Non si può immaginare – prosegue la sentenza – un sistema economico complesso come quello attuale che si orienti nel senso che le banche possano concedere crediti solo a chi non ha passività al momento della richiesta, poiché altrimenti sarebbero minate le stesse strutture finanziarie essenziali e la tutela costituzionale dell’attività di impresa, inscritta nell’art. 41 Cost.

La valutazione della pericolosità di chi è oggetto di una misura di prevenzione deve essere condotta ex ante e non ex post, seguendo i criteri economici ordinari, tipici degli istituti di credito e delle loro logiche, secondo le quali il finanziamento degli enti rappresenta il core business, cui si attende secondo criteri di rischio calcolato e sistematico. Logiche che, nel caso di specie, erano rappresentate dalla prospettazione di un investimento immobiliare (un complesso turistico alberghiero oggetto di mutuo ipotecario) ritenuto molto redditizio, senza ulteriori indicazioni concrete.

Si tratta di un mutamento di prospettiva: non è solo il terzo creditore, e in particolare l’istituto bancario che abbia concesso il mutuo, a dover fornire prova della sua buona fede, adducendo l’esistenza di un errore scusabile sulla situazione apparente del prevenuto, ai fini dell’ammissione al passivo. Piuttosto, per escludere l’inserimento nello stato passivo dell’istituto di credito mutuante, è necessaria la prova positiva della sussistenza di indicatori concreti tali da far ritenere che il terzo creditore abbia avuto consapevole percezione della pericolosità del debitore e ciononostante abbia stipulato il contratto di mutuo.

Al creditore è richiesto, dunque, un livello medio di diligenza (cfr. Cass. n. 7240/2023) poiché non può essere attribuito all’istituto di credito – che non dispone delle banche dati proprie della autorità giudiziaria e della polizia giudiziaria – il compito di effettuare penetranti indagini quanto alle pendenze penali a carico del soggetto potenziale beneficiario del finanziamento. Né, peraltro, il semplice dato di una condanna penale per un qualunque reato – o magari della assai risalente applicazione di una precedente misura di prevenzione – può essere, di per sé, ostativo alla concessione del credito, venendo altrimenti minata la funzione economico-sociale dell’attività bancaria nel settore del credito, essendo la ratio della normativa esclusivamente quella di evitare un uso distorto del credito bancario, piegato ai fini elusivi della criminalità.
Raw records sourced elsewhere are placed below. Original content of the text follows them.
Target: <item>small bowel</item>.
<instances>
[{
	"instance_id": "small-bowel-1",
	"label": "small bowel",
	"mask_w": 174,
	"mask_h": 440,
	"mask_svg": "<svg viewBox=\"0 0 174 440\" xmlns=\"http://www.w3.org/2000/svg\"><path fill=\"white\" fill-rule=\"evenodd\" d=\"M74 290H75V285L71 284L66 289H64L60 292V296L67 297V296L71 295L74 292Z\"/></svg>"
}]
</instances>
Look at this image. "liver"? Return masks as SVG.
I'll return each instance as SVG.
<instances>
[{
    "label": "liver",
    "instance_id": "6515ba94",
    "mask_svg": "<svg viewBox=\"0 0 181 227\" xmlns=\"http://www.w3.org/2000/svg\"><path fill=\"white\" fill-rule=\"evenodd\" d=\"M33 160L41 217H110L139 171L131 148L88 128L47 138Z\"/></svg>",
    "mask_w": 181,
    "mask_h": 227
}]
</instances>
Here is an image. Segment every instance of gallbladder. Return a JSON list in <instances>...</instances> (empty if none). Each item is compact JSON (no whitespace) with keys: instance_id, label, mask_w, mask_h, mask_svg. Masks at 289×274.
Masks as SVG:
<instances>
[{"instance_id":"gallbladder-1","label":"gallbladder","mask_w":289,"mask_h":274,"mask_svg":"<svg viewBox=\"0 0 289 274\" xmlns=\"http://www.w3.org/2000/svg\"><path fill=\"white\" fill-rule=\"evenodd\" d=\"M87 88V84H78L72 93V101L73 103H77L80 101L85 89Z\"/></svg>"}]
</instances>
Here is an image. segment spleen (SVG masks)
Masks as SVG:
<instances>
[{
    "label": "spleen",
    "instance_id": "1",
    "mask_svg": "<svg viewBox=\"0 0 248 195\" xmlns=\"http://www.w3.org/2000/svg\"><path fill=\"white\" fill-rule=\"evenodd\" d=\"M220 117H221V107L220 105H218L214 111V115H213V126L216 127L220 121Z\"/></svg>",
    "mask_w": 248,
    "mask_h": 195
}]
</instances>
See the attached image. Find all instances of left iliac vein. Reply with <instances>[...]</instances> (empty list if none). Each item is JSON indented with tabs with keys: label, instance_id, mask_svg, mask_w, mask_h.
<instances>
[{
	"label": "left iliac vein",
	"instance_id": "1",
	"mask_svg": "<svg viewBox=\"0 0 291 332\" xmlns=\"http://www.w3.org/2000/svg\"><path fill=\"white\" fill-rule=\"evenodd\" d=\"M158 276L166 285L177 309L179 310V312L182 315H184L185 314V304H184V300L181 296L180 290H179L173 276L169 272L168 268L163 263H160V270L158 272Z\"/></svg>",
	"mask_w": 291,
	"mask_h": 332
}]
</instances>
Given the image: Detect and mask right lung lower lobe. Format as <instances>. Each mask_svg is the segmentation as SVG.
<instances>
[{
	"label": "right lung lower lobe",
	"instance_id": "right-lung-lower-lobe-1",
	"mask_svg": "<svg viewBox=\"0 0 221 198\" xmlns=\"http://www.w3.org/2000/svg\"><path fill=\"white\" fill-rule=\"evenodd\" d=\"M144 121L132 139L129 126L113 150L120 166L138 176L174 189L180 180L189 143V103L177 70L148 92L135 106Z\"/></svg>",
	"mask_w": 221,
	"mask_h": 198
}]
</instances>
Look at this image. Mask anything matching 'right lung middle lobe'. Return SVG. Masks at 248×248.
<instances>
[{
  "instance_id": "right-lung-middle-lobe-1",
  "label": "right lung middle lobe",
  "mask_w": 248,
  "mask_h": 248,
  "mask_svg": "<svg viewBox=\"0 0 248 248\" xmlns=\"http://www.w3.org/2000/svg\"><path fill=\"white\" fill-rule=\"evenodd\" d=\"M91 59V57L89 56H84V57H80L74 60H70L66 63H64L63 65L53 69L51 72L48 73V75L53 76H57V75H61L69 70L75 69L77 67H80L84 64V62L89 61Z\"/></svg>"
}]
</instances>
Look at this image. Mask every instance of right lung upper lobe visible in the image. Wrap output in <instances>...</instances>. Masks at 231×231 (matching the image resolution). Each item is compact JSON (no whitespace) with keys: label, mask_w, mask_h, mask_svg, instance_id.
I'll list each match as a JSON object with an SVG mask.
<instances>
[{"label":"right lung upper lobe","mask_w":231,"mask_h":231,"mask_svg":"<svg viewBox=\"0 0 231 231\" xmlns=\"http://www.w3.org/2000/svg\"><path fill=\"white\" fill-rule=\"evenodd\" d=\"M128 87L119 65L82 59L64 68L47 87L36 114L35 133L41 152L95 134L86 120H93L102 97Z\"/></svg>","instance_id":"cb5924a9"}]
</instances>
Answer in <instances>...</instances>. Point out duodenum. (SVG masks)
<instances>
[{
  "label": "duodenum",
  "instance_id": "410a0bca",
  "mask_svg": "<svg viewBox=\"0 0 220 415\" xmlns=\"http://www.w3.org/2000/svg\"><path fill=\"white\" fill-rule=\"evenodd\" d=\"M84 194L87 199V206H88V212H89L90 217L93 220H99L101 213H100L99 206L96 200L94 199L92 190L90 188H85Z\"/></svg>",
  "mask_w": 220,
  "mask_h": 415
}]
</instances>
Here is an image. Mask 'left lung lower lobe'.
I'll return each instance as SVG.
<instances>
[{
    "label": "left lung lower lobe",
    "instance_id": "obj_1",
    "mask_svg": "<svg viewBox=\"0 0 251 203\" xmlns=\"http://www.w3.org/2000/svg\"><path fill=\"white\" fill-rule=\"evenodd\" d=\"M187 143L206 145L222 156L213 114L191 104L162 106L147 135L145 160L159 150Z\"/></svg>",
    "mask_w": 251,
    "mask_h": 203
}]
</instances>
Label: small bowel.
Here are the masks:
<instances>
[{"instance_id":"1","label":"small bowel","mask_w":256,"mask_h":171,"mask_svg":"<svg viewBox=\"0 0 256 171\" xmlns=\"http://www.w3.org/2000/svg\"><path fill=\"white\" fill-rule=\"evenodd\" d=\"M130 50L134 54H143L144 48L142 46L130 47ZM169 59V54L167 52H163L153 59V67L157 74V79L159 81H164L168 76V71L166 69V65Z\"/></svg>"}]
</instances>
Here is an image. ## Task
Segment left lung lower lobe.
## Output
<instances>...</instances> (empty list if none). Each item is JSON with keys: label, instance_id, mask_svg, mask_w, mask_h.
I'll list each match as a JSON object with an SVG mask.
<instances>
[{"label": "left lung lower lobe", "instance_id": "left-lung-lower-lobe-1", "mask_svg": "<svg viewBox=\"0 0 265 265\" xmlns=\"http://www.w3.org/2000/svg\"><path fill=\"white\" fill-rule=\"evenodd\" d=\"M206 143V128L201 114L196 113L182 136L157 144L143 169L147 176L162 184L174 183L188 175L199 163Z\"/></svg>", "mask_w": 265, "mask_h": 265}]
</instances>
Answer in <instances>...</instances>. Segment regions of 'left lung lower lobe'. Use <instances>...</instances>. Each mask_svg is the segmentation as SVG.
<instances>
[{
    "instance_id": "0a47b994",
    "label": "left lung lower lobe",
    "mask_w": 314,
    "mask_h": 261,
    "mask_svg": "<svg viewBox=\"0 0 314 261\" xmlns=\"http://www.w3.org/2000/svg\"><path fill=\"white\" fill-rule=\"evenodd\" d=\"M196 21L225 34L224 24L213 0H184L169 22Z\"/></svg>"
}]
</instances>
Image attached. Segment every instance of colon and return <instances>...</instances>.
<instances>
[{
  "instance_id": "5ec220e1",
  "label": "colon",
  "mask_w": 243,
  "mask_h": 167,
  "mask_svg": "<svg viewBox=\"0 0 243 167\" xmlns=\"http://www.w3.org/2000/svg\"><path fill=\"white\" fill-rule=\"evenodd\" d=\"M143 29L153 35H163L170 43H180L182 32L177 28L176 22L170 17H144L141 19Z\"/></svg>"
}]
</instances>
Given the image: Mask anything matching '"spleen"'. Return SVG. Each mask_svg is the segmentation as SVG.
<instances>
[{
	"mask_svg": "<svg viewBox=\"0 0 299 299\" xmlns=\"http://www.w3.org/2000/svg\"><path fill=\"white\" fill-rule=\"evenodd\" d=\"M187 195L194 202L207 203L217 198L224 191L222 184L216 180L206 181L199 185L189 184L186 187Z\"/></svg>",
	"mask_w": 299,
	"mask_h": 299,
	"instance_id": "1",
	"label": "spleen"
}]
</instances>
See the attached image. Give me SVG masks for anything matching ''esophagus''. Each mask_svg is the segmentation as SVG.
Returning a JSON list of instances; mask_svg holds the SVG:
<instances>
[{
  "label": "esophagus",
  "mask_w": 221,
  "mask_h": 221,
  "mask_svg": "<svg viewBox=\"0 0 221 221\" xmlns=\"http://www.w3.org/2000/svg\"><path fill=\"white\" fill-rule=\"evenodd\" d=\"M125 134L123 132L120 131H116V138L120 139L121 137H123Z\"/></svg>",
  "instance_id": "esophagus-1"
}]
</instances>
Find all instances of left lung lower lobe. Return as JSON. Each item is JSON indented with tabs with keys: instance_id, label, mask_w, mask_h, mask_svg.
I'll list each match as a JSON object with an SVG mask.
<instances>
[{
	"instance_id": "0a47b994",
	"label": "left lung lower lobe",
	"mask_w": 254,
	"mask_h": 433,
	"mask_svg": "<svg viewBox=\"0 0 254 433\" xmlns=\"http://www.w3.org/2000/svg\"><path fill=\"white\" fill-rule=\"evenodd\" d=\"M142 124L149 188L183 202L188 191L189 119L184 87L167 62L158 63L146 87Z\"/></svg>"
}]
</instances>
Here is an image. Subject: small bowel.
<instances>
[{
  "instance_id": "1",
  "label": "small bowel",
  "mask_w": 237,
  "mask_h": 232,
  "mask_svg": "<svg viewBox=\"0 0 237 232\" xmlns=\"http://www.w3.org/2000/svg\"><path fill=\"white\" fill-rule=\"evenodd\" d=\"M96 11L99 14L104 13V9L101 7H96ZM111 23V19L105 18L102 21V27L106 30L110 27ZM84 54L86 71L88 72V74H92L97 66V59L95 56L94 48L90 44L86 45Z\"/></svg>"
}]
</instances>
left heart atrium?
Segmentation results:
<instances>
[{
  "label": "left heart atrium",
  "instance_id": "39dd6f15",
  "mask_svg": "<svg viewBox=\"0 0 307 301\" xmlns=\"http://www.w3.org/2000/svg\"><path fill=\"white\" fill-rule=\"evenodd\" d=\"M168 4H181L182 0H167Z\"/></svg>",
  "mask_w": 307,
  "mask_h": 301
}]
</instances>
Viene, in definitiva, affermato che, in tema di confisca di prevenzione, per escludere l’inserimento nello stato passivo dell’istituto di credito mutuante, è necessaria la prova positiva della sussistenza di indicatori concreti tali da far ritenere, secondo parametri di ordinaria diligenza, l’effettiva irragionevolezza del rischio assunto concedendo il credito nel caso concreto e che il terzo creditore abbia avuto consapevole percezione della pericolosità del debitore e ciononostante abbia stipulato il contratto di mutuo.

Peraltro, la Cassazione afferma che il presupposto della buona fede, necessario all’ammissione del credito del terzo interveniente titolare del relativo diritto, introdotto nella forma attuale dall’art. 52 del DLgs. 159/2011 come modificato dalla L. 161/2017, è applicabile anche ai crediti sorti precedentemente all’entrata in vigore di tale disciplina normativa e nella vigenza della L. 575/1965.